(Text block):
- - -

General Assembly was long.  I arrived here on 6/13, it is now the 21st.   I am sick of sleeping in hotel rooms, of eating fast food breakfasts, of having no more than six hours of sleep in a night.  I am tired of banquet hall chicken dinners, and crappy hotel coffee. I am tired of sitting for hours on end, and work sessions starting at 8:30am and going until 10, 11, or even midnight (last night, we ended at 11:59pm, and they literally turned the lights out before we got out of the room!), and then I had a silly committee meeting to approve the final per capita figures and the budget at 12:15am.   

General Assembly is without a doubt, the legislative body of the entire church.  We did a lot of work.  We approved probably 200 items of business; including some big things.  We issued an authoritative interpretation of the Church Constitution declaring that presbyterian pastors could perform same sex marriages in states where it was legal, without fear of reprisal from church disciplinary commissions, and sent an amendment back to the regional presbyteries to redefine marriage as being “between two people.”   This was probably the single biggest thing done, but ironically, not the biggest thing in the news.

On Friday, the General Assembly completed a contentious debate, and agreed to divest from three corporations who do business with Israel, and whose products are used for non-violent purposes by Israeli’s in the Palestinian conflict.  This was an issue that demonstrated more than anything else, the role of interest groups; the influence that staff predisposition on one side of an issue can have, and the power of both persistence, and symbolism.   Persistence, in that there have been overtures to divest from Caterpillar, HP, and Motorola, dating back more than a decade.  And only this year, did the measure pass, by a mere 7 votes.   Symbolism in that while the Church claimed that the decision was to divest against these three corporations, and not from Israel itself, the reality is the news has very clearly suggested – and Jewish groups have interpreted it – as the opposite.   Four minutes after the vote, the New York Times had breaking news declaring that Presbyterians vote to divest from Israel, and within 2 paragraphs, linked the move to the radical secular BDS or Boycott, Divest, and Sanctions movement that questions Israel’s very right to exist.     There was more symbolism in the presence of a small, but vocal (yet still respectful) group of Jewish students (all from California, and pretty much representing a group of Jews far from the mainstream)  wearing shirts that said “Another Jew for Divestment,”  to many commissioners, this said “oh, American jews support divestment?” This can’t be too bad.  The absence, until Friday, of competing groups of mainstream jews to voice the opposite message, came too late.    Symbolism matters and influences votes.  This isn’t rocket science.

- - -

(What is being asked): Extract word for word the passage of the General Assembly account that opens with the words containing "General Assembly is" and closes with "in the news.". You can set aside the material placed after this account, since none of the work here depends on it.

(Data):
- - -

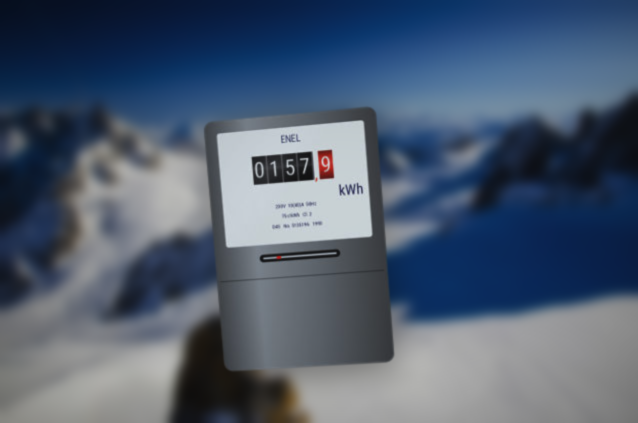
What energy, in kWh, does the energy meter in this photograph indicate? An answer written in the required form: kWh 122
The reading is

- - -

(Response area):
General Assembly is without a doubt, the legislative body of the entire church.  We did a lot of work.  We approved probably 200 items of business; including some big things.  We issued an authoritative interpretation of the Church Constitution declaring that presbyterian pastors could perform same sex marriages in states where it was legal, without fear of reprisal from church disciplinary commissions, and sent an amendment back to the regional presbyteries to redefine marriage as being “between two people.”   This was probably the single biggest thing done, but ironically, not the biggest thing in the news.